Read through the entries below and return each line with the word "together".
....
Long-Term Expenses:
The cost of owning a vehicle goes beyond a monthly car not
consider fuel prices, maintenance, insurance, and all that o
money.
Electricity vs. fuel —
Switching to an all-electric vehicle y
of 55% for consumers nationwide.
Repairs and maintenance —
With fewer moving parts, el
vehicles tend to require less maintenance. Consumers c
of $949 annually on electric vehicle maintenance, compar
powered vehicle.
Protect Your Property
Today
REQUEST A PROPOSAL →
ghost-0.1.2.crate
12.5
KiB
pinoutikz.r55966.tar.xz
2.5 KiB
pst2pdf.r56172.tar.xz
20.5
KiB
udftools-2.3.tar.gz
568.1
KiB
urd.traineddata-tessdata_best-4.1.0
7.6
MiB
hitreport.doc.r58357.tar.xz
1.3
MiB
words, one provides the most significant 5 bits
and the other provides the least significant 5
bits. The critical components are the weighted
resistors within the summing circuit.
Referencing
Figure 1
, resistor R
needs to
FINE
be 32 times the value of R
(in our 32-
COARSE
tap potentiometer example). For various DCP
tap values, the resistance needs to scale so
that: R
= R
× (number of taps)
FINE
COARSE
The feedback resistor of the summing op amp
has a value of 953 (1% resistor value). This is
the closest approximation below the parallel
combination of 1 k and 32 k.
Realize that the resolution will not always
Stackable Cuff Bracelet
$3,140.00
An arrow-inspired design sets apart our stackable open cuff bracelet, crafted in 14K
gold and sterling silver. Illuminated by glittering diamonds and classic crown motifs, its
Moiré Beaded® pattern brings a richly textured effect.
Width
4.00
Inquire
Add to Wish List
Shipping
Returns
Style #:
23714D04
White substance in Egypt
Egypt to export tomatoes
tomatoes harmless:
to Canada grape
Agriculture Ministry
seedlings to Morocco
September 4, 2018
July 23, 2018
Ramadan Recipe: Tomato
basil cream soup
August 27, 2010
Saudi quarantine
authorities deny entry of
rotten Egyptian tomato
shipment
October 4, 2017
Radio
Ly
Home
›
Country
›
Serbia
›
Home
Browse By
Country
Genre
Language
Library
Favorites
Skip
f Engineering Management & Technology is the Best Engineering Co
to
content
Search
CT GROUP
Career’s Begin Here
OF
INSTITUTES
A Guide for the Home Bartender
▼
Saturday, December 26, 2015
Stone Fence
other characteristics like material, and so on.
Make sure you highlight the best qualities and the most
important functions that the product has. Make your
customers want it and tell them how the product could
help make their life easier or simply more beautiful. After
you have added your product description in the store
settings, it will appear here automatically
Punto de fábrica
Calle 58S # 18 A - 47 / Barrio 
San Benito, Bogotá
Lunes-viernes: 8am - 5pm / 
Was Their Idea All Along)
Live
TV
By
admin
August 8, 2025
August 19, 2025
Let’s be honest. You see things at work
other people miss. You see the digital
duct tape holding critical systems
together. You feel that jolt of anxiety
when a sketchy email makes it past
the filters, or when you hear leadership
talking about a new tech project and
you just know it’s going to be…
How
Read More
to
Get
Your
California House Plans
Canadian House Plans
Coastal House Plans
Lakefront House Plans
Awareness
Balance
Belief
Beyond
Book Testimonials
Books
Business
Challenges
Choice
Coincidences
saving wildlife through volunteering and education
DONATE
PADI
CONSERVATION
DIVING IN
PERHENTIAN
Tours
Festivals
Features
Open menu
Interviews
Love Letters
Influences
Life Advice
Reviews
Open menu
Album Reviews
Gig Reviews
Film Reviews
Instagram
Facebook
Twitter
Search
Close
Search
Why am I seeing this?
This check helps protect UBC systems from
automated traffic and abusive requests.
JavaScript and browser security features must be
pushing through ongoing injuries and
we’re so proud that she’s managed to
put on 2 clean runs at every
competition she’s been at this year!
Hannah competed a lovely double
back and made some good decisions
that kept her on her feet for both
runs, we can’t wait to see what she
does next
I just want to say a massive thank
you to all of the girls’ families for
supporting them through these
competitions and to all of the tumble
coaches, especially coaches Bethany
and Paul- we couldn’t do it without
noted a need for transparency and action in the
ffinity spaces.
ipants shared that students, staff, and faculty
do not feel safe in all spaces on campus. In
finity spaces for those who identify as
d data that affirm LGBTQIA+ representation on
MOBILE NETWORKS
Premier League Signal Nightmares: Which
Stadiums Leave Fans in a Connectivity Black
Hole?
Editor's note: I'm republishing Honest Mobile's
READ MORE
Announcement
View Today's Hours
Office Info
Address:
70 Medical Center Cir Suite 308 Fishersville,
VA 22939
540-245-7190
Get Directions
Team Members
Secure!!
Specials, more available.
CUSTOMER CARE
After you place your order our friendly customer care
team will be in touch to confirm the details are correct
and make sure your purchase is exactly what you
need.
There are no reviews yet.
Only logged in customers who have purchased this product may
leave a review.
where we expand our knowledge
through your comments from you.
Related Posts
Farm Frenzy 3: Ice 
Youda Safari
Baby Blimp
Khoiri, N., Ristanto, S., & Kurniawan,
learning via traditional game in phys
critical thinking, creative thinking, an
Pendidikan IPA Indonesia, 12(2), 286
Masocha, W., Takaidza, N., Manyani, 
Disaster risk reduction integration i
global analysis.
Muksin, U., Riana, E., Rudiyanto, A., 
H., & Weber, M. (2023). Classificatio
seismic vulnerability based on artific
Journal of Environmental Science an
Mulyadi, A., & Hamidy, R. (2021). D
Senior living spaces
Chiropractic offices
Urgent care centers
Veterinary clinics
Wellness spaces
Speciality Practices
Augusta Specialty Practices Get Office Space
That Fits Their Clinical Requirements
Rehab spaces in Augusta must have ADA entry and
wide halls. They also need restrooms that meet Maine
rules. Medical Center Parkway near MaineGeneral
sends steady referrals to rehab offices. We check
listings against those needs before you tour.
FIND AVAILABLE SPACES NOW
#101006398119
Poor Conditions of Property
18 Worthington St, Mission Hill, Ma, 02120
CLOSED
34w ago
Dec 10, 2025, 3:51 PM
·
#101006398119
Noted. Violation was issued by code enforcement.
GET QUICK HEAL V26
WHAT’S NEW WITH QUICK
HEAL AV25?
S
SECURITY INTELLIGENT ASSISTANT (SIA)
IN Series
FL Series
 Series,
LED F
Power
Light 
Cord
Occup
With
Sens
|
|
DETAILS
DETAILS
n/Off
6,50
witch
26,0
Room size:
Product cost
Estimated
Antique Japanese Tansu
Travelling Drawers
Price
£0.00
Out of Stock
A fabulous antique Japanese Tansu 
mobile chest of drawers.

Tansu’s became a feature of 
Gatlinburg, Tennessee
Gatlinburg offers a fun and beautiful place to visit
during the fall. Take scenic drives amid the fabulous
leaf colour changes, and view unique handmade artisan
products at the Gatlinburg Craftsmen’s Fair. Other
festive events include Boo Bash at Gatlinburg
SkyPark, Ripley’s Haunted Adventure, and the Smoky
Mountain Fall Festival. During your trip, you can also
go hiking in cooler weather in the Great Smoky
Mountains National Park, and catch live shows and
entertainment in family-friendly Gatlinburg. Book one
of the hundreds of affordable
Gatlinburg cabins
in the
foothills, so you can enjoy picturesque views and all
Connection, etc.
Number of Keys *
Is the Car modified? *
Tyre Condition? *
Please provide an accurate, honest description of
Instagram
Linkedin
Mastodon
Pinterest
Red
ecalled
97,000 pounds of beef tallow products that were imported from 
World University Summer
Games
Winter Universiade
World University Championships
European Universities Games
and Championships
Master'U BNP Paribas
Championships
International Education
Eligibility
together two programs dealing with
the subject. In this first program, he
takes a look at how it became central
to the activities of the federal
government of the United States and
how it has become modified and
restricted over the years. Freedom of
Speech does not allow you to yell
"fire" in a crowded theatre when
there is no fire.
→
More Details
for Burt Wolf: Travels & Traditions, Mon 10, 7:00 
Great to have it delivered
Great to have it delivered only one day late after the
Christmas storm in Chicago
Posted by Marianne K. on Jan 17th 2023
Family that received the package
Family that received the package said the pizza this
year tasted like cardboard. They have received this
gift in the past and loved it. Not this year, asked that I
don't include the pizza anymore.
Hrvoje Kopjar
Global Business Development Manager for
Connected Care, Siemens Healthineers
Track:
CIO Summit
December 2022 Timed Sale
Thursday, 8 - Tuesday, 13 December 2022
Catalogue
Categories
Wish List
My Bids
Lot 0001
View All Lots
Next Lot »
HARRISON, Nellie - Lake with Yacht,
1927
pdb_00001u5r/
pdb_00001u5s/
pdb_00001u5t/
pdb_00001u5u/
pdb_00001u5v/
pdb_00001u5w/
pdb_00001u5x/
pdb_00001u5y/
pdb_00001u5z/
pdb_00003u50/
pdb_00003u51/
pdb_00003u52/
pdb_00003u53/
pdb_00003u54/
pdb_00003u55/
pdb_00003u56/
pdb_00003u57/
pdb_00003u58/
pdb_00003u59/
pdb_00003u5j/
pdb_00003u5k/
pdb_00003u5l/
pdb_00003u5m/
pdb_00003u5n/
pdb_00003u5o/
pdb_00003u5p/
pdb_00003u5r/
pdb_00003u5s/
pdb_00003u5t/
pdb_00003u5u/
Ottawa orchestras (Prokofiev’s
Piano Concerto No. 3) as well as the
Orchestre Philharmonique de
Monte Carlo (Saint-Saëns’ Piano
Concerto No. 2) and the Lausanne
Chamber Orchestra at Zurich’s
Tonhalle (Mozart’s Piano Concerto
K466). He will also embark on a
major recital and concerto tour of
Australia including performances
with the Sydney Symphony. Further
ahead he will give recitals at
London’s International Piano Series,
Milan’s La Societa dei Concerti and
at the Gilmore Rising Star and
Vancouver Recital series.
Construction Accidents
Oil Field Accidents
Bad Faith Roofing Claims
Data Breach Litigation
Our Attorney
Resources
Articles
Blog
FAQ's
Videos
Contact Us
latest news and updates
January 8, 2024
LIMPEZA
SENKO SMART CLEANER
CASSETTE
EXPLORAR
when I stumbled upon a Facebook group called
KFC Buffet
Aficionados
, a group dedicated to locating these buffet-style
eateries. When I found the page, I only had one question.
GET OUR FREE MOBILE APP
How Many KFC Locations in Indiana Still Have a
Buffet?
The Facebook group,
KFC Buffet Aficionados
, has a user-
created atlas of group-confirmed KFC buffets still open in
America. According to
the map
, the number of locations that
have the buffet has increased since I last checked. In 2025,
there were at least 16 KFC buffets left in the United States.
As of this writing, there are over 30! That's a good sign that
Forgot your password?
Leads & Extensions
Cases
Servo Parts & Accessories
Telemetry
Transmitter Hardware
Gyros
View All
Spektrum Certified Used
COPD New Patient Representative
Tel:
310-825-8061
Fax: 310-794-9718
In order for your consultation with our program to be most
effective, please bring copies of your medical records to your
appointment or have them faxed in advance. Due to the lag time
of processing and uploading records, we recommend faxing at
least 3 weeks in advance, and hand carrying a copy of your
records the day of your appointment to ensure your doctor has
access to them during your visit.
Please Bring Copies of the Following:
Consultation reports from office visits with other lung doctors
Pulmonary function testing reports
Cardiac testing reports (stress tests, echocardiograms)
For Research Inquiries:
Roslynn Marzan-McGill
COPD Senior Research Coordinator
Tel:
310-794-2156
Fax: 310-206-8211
....
EXERCISE ANSWER.
together. You feel that jolt of anxiety
together two programs dealing with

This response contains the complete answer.